MnZn materials have a high permeability, while NiZn ferrites have a low permeability. Manganese-zinc ferrites are used in applications where the operating frequency is less than 5 MHz. Nickel-zinc ferrites have a higher resistivity and are used at frequencies from 2 MHz to several hundred megahertz. The exception is common mode inductors where the impedance of MnZn material makes it the best choice up to 70 MHz and NiZn is recommended from 70 MHz to several hundred GHz.
Why, in some cases, is only the minimum AL listed in the core datasheet? WHY, IN SOME CASES, IS ONLY THE MINIMUM AL LISTED IN THE CORE DATASHEET?
Permeability (and AL) varies with drive level. For power applications, there is no need to place a limit on the maximum AL. A minimum AL translates into maximum excitation current.
Generally, a recommended figure is about 700 kg/m2 (100 lbs./sq. in.) of mating surface. For specific recommended pressures for RM, PQ, EP, and pot cores, consult the Magnetics Ferrite Core Catalog.
Cores are flat-ground on the mating surface because of the uneven surface produced during the firing process. It is important for cores to mate with a minimum air gap to keep the gap losses low and to achieve optimum inductance.
Lapping is an additional production process used to improve the mating surface. It Is typically done on cores with material permeability of 5000 and greater in order to achieve the maximum AL value for a given material. A mirror-like finish is the result. The surface finish for a normally flat-ground surface is 0.5 to 1.0 microns and for a lapped core is 0.1 to 0.2 microns.

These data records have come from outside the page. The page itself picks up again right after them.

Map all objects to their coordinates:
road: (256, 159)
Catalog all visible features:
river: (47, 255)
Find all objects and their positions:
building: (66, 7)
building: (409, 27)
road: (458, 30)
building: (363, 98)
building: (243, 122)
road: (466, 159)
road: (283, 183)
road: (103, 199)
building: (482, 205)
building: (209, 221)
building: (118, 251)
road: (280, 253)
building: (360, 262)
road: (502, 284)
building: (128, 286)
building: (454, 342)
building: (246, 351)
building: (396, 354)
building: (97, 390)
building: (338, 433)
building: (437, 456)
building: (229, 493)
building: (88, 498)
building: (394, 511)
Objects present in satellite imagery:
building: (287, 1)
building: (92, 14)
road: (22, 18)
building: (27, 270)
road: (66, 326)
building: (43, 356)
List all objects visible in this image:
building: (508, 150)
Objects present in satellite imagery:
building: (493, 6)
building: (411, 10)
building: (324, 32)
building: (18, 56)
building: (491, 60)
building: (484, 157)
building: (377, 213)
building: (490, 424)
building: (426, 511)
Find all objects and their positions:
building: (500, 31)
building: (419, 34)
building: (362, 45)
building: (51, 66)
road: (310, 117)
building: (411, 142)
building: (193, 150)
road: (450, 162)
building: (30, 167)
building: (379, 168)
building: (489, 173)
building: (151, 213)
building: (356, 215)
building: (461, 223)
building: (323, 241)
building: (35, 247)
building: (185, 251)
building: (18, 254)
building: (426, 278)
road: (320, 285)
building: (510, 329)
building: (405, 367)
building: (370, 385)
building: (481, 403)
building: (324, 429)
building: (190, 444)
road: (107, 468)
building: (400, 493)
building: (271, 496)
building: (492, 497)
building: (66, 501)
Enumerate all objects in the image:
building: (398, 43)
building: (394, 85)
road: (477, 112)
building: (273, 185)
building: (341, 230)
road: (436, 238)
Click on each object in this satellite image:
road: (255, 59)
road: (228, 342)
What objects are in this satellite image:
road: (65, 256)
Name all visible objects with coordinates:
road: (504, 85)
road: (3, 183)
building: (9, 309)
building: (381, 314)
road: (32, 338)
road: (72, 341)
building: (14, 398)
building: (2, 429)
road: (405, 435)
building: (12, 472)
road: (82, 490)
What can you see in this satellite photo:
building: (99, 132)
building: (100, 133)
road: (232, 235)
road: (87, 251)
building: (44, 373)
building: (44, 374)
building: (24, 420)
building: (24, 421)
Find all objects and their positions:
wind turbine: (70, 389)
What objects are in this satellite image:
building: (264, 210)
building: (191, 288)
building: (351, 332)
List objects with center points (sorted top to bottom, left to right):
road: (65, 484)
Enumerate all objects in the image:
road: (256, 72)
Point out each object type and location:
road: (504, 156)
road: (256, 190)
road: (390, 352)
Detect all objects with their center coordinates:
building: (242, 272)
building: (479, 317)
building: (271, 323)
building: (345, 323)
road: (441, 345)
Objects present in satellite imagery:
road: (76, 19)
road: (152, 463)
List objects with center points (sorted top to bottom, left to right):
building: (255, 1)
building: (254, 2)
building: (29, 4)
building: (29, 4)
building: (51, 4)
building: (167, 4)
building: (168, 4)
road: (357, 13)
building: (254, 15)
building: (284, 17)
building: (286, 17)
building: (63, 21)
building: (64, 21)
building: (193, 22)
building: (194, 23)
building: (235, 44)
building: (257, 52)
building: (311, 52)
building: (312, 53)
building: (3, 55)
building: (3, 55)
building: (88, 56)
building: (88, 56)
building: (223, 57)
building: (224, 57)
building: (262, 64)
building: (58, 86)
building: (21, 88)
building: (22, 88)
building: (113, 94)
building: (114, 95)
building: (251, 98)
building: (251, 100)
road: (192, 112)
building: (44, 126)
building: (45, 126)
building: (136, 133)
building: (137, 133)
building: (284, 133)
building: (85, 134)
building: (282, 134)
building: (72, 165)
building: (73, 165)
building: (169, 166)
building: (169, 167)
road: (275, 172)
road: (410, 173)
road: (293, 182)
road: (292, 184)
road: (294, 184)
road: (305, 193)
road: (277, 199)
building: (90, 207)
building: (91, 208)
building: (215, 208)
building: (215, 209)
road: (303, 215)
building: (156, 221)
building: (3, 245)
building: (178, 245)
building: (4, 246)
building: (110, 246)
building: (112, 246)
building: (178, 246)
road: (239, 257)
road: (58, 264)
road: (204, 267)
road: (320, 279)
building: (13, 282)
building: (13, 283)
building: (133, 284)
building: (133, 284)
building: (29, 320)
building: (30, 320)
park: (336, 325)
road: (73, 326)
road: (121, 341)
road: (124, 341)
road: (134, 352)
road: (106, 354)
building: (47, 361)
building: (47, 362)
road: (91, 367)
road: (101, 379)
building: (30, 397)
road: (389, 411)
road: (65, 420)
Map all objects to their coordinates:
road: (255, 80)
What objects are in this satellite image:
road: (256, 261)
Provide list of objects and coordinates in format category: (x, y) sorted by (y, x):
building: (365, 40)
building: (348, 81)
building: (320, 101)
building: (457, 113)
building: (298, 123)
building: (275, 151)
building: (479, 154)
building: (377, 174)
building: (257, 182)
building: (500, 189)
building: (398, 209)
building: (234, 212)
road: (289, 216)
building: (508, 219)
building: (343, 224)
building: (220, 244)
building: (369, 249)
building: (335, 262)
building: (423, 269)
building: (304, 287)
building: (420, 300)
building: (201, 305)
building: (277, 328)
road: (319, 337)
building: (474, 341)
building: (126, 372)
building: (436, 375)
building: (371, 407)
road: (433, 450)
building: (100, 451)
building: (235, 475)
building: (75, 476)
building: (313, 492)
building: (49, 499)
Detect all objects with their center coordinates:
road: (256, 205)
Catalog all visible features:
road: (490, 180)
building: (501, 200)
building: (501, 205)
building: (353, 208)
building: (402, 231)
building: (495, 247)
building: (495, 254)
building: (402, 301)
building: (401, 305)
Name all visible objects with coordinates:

Due to limitations of the machine performing the gapping, as the gap dimension decreases it is increasingly difficult to hold tight tolerances. As AL increases the gap gets smaller and the tolerances increase. As the gap gets smaller, the mechanical tolerance becomes proportionately larger, in addition the influence of variation in the material permeability becomes greater. A gap specified by its AL value yields a tighter tolerance than a gap specified by its physical dimensions.
Gluing should be done with thermosetting epoxy resin adhesives. The available range is very large. Important factors in the choice are the required temperature and viscosity. The economic curing temperature must not be above the maximum temperature to which the assembly may be safely raised. High viscosity resin can be difficult to apply. Low viscosity resin may run out of a poorly fitted joint or may be absorbed by the porous ferrite material. Follow the manufacturer’s instructions for a particular resin. Take care not to thermally shock ferrites; raising or lowering the core temperature too rapidly is dangerous. Ferrites will crack if changes in temperature exceed 5-10ºC/min. In addition, care must be taken to match the adhesives’ coefficient of thermal expansion (CTE) to that of the ferrite material. Otherwise, the resin may expand or contract more quickly than the ferrite; the result can be cracks that will degrade core properties.